The American Council of Trustees and Alumni released a report yesterday giving UNM a C grade for general education requirements – along with New Mexico State University and nearly a third of the colleges reviewed. With more than 60 percent of colleges in the report receiving a C or less, the criteria used warrant a closer look.

The grades are based on how well a college's core curriculum aligns with the seven areas selected for the report: composition, literature, foreign language, U.S. government or history, economics, mathematics and science. The report gives UNM credit for only three – math, science and foreign language.

UNM does include a fourth requirement from ACTA's list – two semesters of composition. The report states: "No credit given for Composition because students may test out of the University Writing requirement and fulfill the Writing and Speaking core requirement with a course in public speaking."
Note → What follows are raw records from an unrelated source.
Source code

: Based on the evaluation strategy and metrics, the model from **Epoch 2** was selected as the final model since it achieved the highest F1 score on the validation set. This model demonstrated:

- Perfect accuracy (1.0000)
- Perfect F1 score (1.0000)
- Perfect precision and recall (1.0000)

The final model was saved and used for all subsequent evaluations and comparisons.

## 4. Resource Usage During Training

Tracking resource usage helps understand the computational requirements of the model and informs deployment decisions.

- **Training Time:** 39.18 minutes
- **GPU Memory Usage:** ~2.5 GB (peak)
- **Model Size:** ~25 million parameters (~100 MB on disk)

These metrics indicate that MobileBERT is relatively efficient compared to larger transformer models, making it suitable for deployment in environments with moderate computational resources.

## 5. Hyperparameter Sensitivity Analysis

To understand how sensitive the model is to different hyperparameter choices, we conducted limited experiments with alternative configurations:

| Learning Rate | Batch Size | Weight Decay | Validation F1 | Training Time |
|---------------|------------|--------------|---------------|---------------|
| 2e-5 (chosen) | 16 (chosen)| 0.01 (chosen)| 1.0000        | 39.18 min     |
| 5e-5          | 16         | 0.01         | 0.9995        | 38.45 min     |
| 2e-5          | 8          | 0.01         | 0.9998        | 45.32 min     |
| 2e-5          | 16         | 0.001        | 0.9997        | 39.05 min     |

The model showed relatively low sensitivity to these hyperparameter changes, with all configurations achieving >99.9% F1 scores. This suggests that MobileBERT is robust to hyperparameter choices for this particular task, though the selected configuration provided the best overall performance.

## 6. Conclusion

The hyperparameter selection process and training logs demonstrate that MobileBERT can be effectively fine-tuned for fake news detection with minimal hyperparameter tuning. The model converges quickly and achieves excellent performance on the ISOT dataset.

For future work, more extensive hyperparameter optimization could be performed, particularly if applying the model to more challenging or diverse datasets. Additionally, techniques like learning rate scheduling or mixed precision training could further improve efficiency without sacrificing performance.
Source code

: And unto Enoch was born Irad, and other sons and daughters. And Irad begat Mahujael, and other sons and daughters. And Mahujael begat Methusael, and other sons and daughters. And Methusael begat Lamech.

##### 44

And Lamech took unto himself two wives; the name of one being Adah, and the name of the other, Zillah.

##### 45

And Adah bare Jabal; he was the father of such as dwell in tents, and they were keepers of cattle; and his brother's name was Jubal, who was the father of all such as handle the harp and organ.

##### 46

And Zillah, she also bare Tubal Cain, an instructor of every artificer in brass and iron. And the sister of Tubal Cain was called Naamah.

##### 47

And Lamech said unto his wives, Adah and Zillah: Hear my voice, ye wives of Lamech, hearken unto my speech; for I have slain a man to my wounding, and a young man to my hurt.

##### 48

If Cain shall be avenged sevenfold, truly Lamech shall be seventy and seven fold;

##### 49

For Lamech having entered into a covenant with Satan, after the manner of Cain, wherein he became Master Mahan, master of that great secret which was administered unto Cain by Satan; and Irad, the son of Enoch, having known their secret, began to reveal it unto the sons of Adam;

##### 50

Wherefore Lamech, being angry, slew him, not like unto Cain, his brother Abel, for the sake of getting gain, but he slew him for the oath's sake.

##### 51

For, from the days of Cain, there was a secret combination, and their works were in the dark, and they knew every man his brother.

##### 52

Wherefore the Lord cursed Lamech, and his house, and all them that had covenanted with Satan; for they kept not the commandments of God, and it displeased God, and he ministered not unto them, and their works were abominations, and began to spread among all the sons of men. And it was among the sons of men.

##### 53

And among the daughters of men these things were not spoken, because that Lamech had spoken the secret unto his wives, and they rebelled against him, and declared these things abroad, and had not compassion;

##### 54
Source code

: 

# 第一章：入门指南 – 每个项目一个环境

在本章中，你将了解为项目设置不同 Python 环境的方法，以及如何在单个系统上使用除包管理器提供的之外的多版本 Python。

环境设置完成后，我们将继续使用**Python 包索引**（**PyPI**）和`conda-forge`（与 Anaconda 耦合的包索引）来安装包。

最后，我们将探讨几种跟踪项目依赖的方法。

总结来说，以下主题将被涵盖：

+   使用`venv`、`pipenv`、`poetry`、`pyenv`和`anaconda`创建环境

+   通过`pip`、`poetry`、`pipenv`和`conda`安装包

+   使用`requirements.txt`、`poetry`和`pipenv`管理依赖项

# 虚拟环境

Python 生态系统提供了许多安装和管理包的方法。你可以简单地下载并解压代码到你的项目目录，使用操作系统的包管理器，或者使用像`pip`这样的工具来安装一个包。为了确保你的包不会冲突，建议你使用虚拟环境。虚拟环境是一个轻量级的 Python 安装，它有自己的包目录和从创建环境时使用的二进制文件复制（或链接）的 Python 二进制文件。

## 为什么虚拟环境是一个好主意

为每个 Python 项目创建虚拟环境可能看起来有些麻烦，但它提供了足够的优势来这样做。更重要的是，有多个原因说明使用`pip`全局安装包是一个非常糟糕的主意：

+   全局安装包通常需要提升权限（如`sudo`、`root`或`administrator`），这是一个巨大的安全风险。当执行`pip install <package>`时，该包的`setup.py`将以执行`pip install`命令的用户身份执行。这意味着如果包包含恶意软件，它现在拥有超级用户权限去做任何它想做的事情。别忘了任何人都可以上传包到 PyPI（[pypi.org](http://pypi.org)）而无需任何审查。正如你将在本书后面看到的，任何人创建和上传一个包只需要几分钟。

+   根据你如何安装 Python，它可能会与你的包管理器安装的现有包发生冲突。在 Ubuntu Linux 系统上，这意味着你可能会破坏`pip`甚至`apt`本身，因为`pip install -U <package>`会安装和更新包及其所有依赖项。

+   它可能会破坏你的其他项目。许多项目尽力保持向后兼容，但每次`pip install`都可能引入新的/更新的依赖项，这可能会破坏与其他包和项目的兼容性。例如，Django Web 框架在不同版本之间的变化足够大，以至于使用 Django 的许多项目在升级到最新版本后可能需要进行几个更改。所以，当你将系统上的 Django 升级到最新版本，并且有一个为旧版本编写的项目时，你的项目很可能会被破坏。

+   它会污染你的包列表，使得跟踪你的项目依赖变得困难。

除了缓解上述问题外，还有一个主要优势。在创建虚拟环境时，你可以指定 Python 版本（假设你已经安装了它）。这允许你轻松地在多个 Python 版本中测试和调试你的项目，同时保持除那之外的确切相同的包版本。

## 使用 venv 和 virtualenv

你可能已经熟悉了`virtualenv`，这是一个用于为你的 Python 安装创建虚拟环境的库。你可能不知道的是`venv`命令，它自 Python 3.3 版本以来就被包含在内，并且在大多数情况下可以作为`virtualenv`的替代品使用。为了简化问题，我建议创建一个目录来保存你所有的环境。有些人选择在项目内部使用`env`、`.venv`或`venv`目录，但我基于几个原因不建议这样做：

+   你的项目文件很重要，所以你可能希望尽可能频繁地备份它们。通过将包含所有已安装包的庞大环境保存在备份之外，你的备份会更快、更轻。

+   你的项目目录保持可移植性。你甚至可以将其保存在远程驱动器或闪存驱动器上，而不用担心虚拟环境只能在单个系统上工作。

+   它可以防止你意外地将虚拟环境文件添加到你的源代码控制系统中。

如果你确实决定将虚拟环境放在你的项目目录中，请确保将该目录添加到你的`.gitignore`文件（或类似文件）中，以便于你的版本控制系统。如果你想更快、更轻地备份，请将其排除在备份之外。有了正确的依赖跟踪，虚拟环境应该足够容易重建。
Testing out of English 101 and 102 at UNM requires nothing less than near perfect scores on the ACT or SAT or a perfect score on AP exams – 29 or higher for ACT English, 650 or higher for SAT Critical Reading, or 5 for the English Language or English Literature AP. Surely students with those scores may be safely assumed to have mastered basic composition?

In addition to public speaking, advanced students can fulfill this core requirement with expository writing (a.k.a. advanced composition), technical and professional writing, or reason and critical thinking (a philosophy course). The common thread in these courses – including public speaking – is that all teach students to communicate effectively and ethically and to critically analyze the messages they read, hear and see.

UNM doesn't expressly require the remaining three areas – literature, economics and U.S. government or history – though introductory courses in those areas are options among humanities and social sciences requirements.

Of course, most people would probably agree that UNM's core curriculum could be improved. A task force of faculty, staff and students has worked over the past year to develop recommendations for a revised core focused on learning outcomes and to identify a structure to ensure continual review of the core. Look for more details on UNM Today later this semester.